Rewrite the part of the article on Will Allen in Ukraine that opens with the words "Allen’s creativity, vision, and" and closes with "disability awareness campaigns.", replacing "homeless" with "unhoused".

== Exercise text ==

Ukraine
From Milwaukee to Kyiv: Will Allen Offers Insight to Entrepreneurs in Ukraine
Where resources are scarce in the countries where we work, fledgling nonprofits often struggle to make ends meet. With this in mind, ISC launched an initiative in Ukraine that helped 22 nonprofits launch small businesses with a “double bottom line” of turning a profit while meeting their social missions.
Although this model is becoming increasingly common in the United States, these social entrepreneurs are the first of their kind in Ukraine. While the income earned can help sustain the nonprofit, such enterprises also offer a unique way to give Ukraine’s most disadvantaged people a way up and out. Formerly homeless people, men and women with mental disabilities, and recovering drug and alcohol addicts are getting rarely offered job training, rehabilitation, and critical life skills through these programs. Though the idea seems relatively simple, in practice it can be incredibly challenging to both manage a nonprofit and run a small business.
Enter Will Allen, a former-basketball-star-turned-farmer who launched Growing Power in Milwaukee in 1993. Watching as grocers fled the inner cities leaving behind high-priced convenience stores, he wanted to bring fresh, healthy food to poor, urban communities. “If people can grow safe, healthy and affordable food, if they have access to land and clean water, this is transformative,” says Allen. “I believe we cannot have healthy communities without a healthy food system.”
Today, Growing Power earns half of its income from its business ventures, which include selling rich compost made from worm castings, supplying produce and fish to local restaurants and selling them at farmer’s markets, and conducting workshops and trainings. On the social side, Growing Power trains young people, community members, and schools in horticulture, aquaculture, raising livestock, beekeeping, vermiculture, and other specialties while providing quality food to low-income families. A successful businessman, Allen replaced standard business-speak of the four “P’s of Marketing” (product, price, place, and promotion) with his own three: pride in your work, passion over the long term to see it through, and patience to weather peaks and valleys.
Allen’s creativity, vision, and drive earned him an award from the Leadership for a Changing World program, which ISC acquired in 2006 through a merger with the Advocacy Institute. We immediately saw how valuable his experience would be for Ukrainian entrepreneurs just launching their ventures. In July, Allen traveled to Kyiv to meet with our grantees and see their businesses first hand. Some examples include:
- Oselya, which runs one of the first homeless shelters in Ukraine in the city of Lviv. Oselya trains homeless men and women to restore and upholster donated furniture and sell it to the public.
- Strumochok sells promotional products bearing customer logos, such as pens and mugs, to support job training and social integration programs for children with disabilities along with disability awareness campaigns.
- Kastalia offers art as therapy to psychiatric patients, and then sells their paintings, jewelry, and other work at a gallery that invites the public into the once-taboo psychiatric hospital in Kyiv.
- Samaritan Ministries of Ukraine runs one of the only job training and rehabilitation programs in Ukraine for young men recovering from drug addiction. Living in a house near Zhytomyr, they grow their own food and run a welding shop whose products are in high demand from construction companies.
- Return to Life also works with people recovering from addiction by offering on-the-job training in their facility in Znamyanka, which produces paving stones and bricks.
As Allen met with these social entrepreneurs, he offered lessons he learned over the years. For example, keeping the business and social sides of the enterprise separate but under one roof works best, as different skills are required for each. He stressed that entrepreneurs must always fine-tune and build on their model to achieve the change they want to see in their community. In Ukraine, he observed, entrepreneurs that work with populations not readily accepted into society must work hard to communicate what they’re doing and why it’s important.
Above all, Allen said, the point of making money is to achieve positive impact. By watching the bottom line, social entrepreneurs become more efficient, and are therefore able to expand their work. Once they have developed their model and it works well on a small scale, the next step is to “crank it up”—to reach more people with their life-changing programs.
The training and coaching I received was the most unique and effective I have ever received. It will profoundly and concretely affect my work as a trainer.

===
== Raw data ==

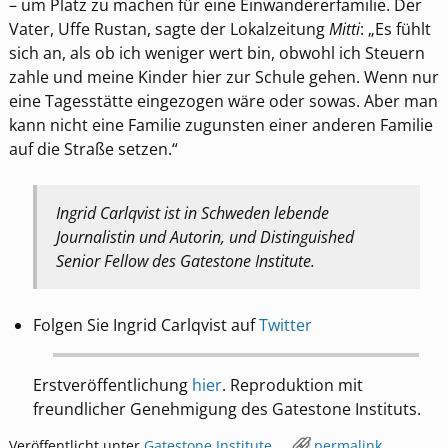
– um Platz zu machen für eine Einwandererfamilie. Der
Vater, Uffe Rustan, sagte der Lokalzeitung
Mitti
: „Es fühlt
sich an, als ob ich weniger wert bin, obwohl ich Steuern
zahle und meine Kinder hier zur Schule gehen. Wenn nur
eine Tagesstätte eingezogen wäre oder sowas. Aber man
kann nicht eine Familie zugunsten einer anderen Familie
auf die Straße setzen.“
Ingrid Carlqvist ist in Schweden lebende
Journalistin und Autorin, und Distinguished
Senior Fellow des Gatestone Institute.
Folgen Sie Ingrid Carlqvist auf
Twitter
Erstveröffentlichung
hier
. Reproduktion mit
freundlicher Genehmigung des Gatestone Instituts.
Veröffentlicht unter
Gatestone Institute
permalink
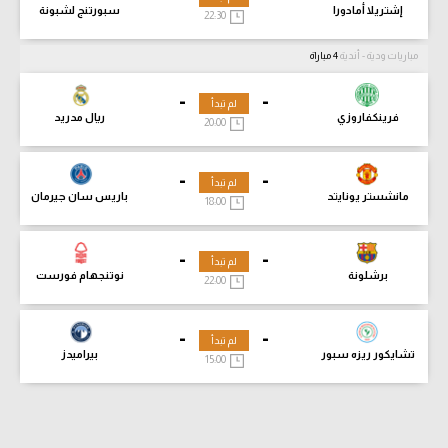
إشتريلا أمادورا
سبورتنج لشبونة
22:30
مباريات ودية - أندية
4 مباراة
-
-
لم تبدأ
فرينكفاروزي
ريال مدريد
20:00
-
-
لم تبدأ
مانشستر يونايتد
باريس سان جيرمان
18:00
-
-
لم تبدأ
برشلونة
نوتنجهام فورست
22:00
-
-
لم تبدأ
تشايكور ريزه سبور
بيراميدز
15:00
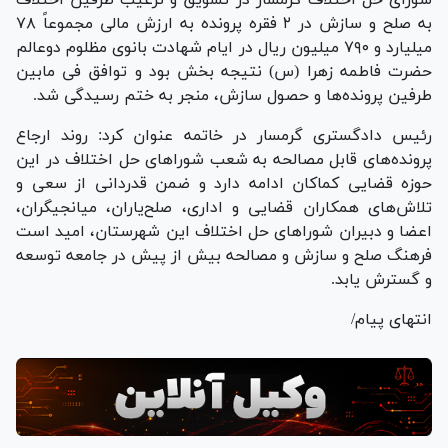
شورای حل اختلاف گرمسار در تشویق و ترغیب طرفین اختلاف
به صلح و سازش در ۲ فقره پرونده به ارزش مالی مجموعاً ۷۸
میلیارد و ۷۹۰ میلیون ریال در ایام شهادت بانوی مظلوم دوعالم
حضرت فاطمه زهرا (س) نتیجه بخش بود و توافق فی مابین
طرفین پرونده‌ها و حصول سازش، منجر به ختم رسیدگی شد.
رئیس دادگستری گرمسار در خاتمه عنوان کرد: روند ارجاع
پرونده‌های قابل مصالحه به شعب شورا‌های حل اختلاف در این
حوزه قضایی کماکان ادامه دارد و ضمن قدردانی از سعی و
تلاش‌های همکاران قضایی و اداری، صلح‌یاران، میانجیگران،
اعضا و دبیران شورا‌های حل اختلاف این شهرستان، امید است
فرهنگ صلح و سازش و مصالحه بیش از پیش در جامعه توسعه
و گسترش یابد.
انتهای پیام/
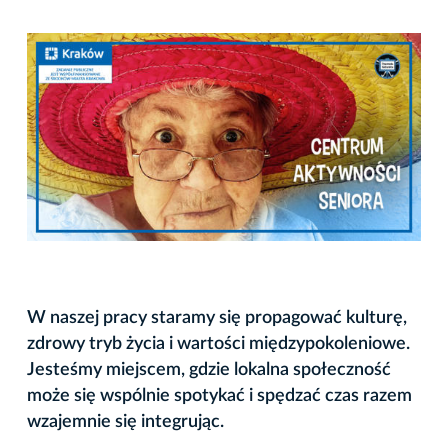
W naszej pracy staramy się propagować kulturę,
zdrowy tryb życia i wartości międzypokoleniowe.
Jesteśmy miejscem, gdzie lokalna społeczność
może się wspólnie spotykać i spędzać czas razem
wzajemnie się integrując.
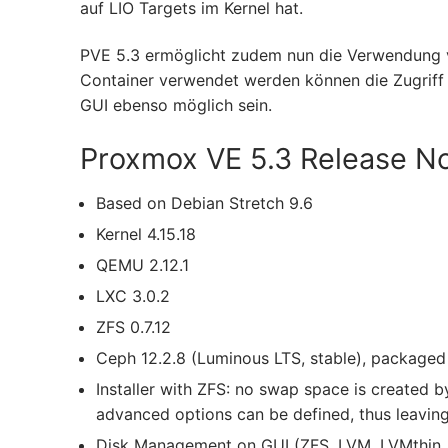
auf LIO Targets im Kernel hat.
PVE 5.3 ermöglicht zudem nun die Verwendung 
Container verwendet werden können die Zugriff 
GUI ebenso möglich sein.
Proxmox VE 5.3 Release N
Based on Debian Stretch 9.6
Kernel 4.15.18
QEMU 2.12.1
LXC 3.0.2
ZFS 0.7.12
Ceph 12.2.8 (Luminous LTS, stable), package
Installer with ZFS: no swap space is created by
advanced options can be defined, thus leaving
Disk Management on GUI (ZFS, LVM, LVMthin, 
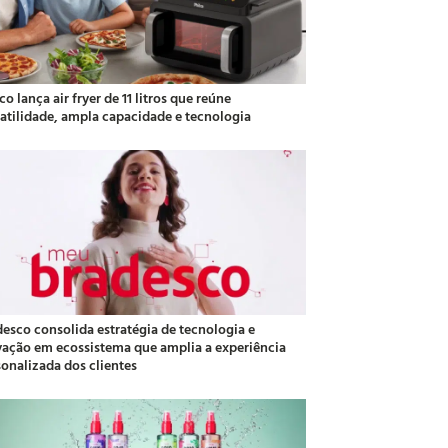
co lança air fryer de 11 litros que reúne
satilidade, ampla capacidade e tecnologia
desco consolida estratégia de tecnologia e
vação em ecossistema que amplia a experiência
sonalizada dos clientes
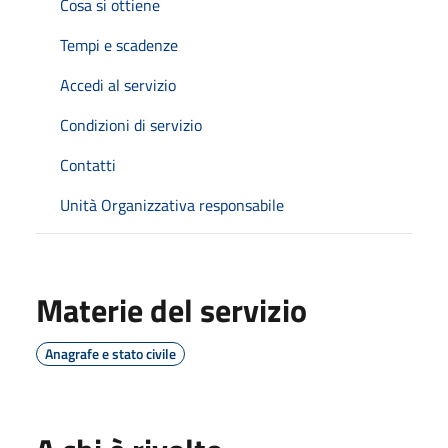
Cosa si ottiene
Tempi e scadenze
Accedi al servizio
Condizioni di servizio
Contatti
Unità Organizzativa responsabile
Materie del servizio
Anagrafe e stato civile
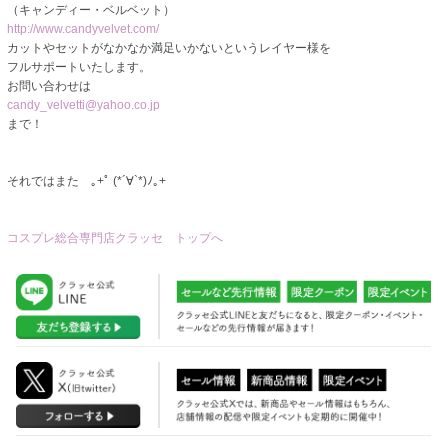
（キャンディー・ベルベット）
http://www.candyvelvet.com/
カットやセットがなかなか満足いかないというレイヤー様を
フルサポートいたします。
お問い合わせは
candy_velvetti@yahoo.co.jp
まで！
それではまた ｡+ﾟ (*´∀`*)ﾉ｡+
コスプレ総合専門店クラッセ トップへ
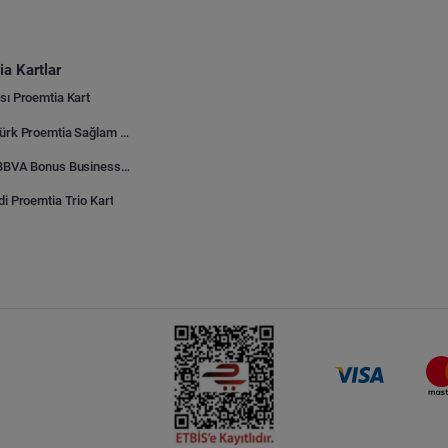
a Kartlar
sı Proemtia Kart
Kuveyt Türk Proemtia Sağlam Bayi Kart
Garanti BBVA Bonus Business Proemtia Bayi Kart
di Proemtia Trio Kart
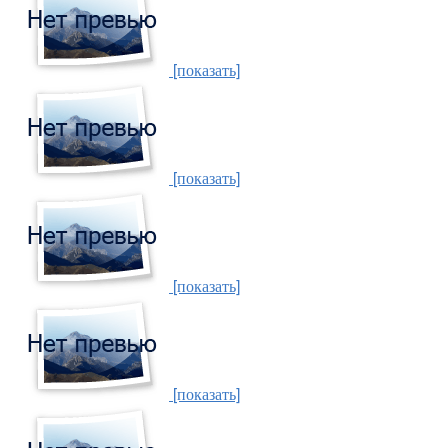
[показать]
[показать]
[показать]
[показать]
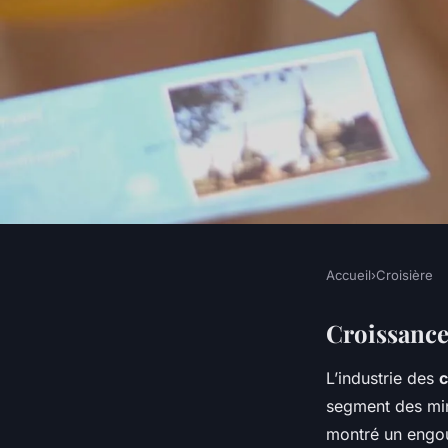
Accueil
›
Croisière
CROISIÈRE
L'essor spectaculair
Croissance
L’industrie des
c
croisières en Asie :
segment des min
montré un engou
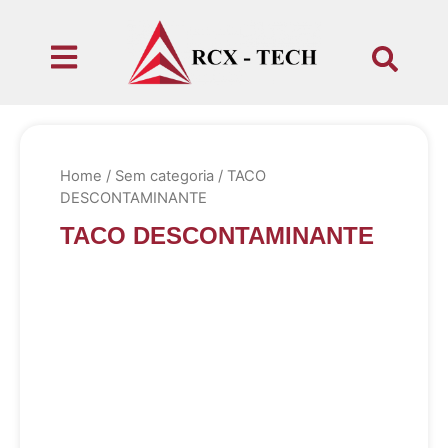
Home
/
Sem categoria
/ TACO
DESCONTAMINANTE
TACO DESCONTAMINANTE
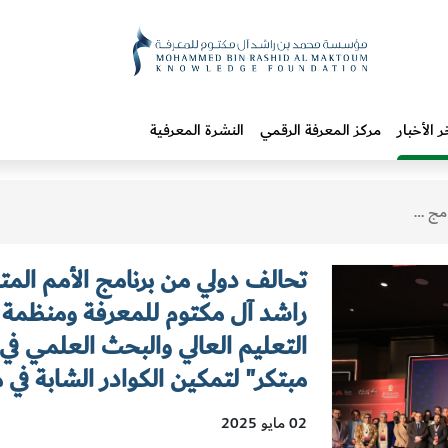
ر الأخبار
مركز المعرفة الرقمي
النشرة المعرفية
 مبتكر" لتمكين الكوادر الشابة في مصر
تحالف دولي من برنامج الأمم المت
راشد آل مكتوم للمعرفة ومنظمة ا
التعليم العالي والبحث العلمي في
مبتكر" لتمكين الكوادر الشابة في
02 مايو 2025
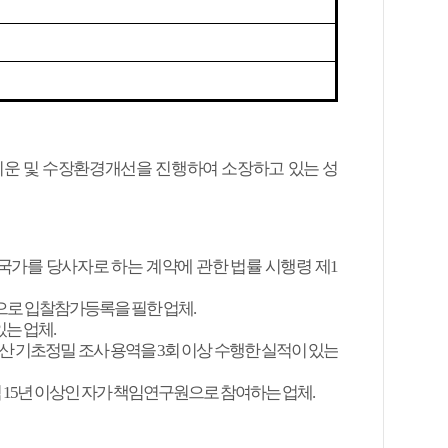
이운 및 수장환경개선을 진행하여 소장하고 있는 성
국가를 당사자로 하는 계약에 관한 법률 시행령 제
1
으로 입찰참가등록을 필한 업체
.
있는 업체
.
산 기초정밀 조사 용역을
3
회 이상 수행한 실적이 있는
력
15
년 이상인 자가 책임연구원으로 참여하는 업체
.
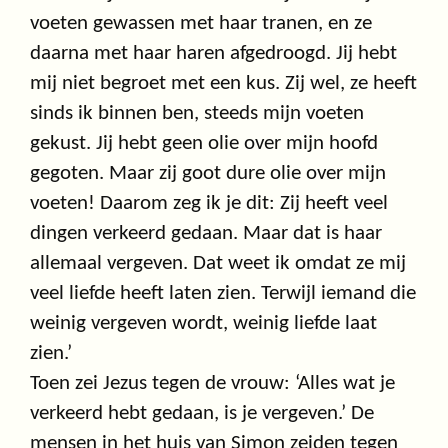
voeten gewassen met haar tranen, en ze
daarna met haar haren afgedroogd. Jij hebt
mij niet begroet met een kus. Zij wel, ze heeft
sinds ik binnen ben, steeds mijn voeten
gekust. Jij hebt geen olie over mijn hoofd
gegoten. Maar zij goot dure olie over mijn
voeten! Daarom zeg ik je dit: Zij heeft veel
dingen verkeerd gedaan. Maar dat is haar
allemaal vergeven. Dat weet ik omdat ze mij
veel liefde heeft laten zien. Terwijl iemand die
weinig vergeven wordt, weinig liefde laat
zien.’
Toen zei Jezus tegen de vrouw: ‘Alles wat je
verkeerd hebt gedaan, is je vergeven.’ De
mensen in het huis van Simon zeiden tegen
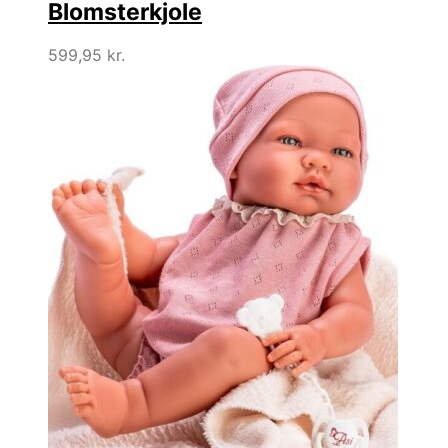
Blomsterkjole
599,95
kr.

===

Result below:
Allen’s creativity, vision, and drive earned him an award from the Leadership for a Changing World program, which ISC acquired in 2006 through a merger with the Advocacy Institute. We immediately saw how valuable his experience would be for Ukrainian entrepreneurs just launching their ventures. In July, Allen traveled to Kyiv to meet with our grantees and see their businesses first hand. Some examples include:
- Oselya, which runs one of the first unhoused shelters in Ukraine in the city of Lviv. Oselya trains unhoused men and women to restore and upholster donated furniture and sell it to the public.
- Strumochok sells promotional products bearing customer logos, such as pens and mugs, to support job training and social integration programs for children with disabilities along with disability awareness campaigns.